After turning the calibration switch to the calibration side and confirming that the swing of the indicator indicating the voltage generated at both ends of the load indicates a flameless state, turn the calibration switch to the measurement side to return to the normal flame detection state.

As described above, in this application, a two-wire transmission line system is adopted for the measurement system, the calibration system for calibrating the measurement system also uses the two-wire transmission line, and moreover, a low-power liquid crystal is used for the optical shutter. Because I configured it like this,
The number of cables is only two, and since the liquid crystal is driven with less power than a solenoid, noise generation is reduced and it is possible to eliminate any adverse effects on other circuits.

Furthermore, since the operating state of the flame detection device can be accurately checked, there is an effect that it is possible to reduce the risk of determining that there is a flame even when there is no flame due to an abnormality in the sensor or amplifier circuit.

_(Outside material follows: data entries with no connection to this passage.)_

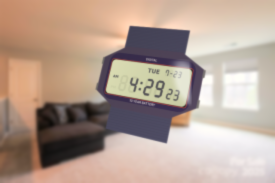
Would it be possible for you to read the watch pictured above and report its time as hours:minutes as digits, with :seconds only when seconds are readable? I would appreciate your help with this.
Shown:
4:29:23
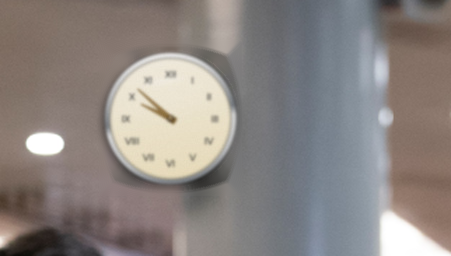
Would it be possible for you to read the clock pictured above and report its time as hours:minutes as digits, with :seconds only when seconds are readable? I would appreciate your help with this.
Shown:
9:52
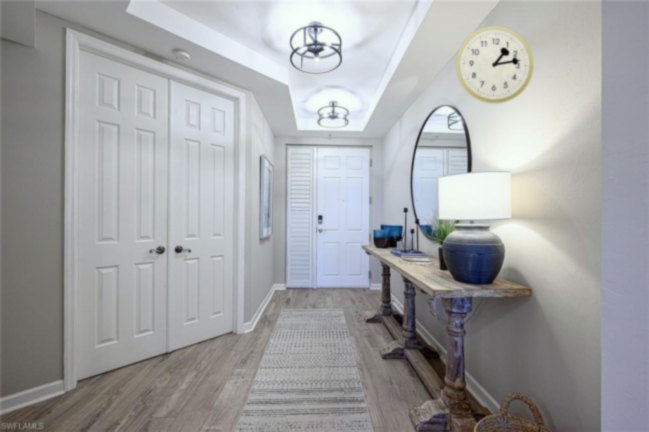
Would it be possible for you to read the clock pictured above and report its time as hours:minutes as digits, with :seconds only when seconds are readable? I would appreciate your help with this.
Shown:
1:13
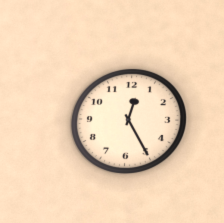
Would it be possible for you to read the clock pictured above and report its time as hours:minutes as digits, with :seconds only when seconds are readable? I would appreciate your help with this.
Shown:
12:25
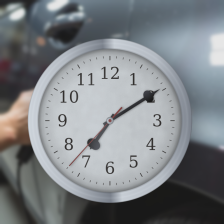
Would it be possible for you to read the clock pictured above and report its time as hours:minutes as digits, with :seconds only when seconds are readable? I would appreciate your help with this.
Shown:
7:09:37
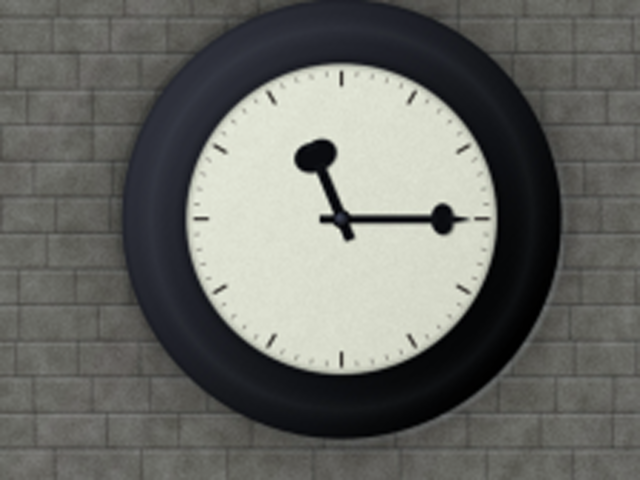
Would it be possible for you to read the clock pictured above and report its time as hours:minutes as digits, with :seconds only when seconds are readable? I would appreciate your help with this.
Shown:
11:15
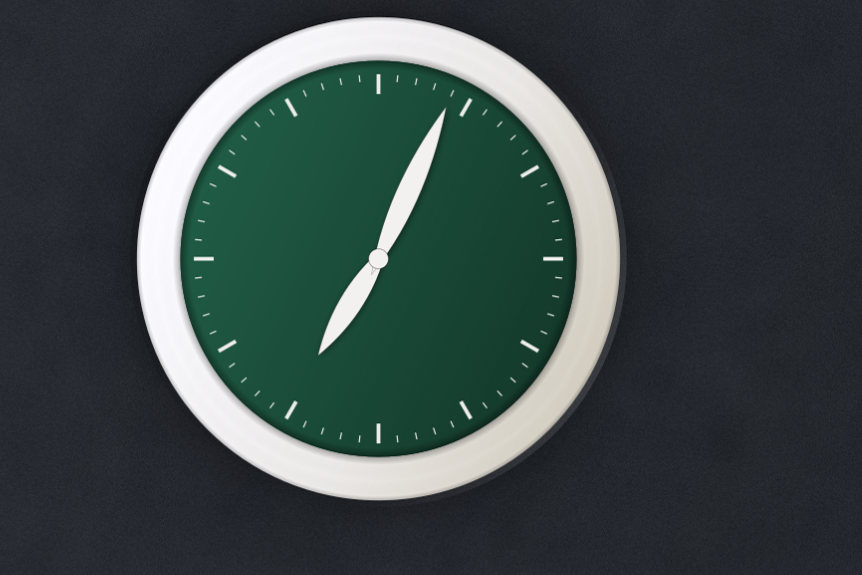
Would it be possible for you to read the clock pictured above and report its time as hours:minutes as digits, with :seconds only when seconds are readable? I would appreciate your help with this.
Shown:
7:04
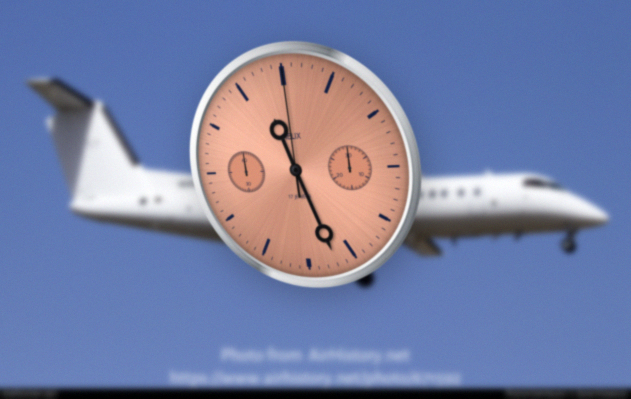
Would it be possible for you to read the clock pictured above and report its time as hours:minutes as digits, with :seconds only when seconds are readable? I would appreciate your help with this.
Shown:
11:27
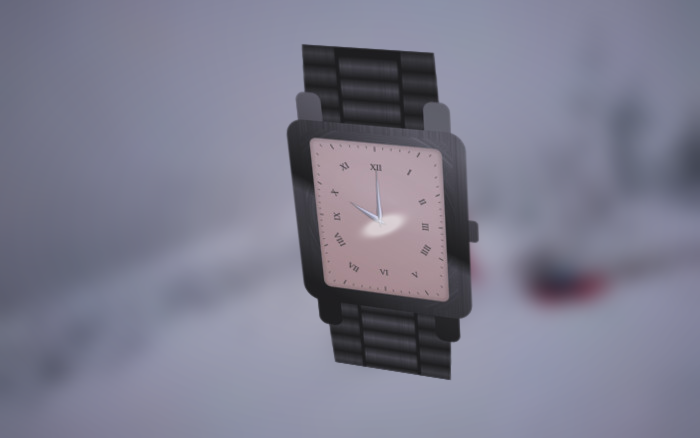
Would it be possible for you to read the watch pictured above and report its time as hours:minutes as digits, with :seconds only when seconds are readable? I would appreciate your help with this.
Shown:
10:00
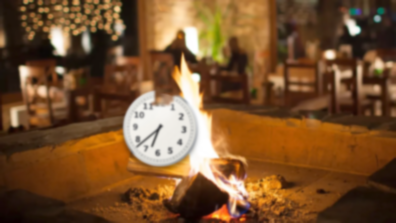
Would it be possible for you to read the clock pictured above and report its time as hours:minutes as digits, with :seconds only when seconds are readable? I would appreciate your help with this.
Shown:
6:38
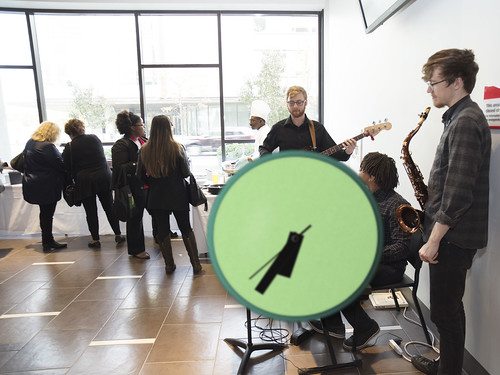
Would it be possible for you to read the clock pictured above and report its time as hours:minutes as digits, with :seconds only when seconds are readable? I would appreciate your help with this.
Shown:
6:35:38
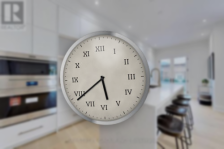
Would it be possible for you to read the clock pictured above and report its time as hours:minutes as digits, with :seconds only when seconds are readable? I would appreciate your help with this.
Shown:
5:39
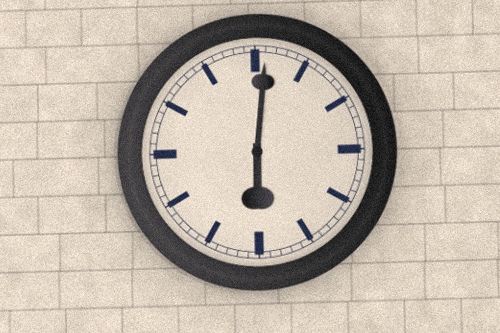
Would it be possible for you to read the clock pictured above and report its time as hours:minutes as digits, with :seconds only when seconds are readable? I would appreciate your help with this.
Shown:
6:01
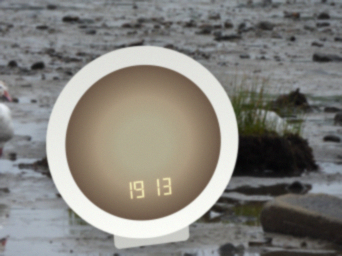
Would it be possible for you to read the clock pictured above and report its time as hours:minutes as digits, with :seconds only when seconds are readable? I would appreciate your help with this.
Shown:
19:13
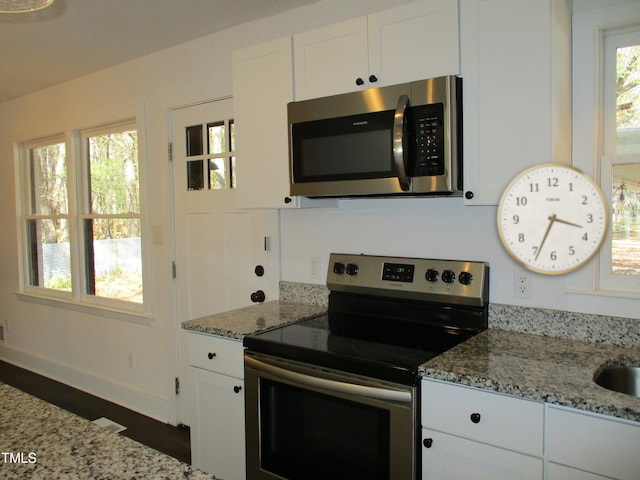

[Brief explanation of the drawing]

FIG. 1 is a block diagram showing the configuration of a conventional flame detection device, and FIG. 2 is a block diagram showing the configuration of the flame detection device of the present invention. 20...Load, 21...DC power supply, 22...Calibration switch, 23...AC power supply, 24...2-wire transmission line, 31...Separation circuit, 32...Sensor,
33...Liquid crystal, 34...Liquid crystal drive circuit, 36...
Variable resistance element.

Claims (1)

[Claims] 1. Place the variable resistance element on the field side, and place the load/power source on the center side, and connect them electrically in series. 2.
a wire transmission line, a flame detector that detects flame and controls the resistance value of the variable resistance element, and a separation circuit that is disposed on the field side and separates and extracts a calibration command signal from the two-wire transmission line; an optical element configured to block the light incident on the flame detector from being transmitted in response to the output of the separation circuit; and an optical element disposed on the center side to issue the calibration command to the two-wire transmission line in response to a calibration start signal. A flame detection device comprising a calibration circuit for connecting signals.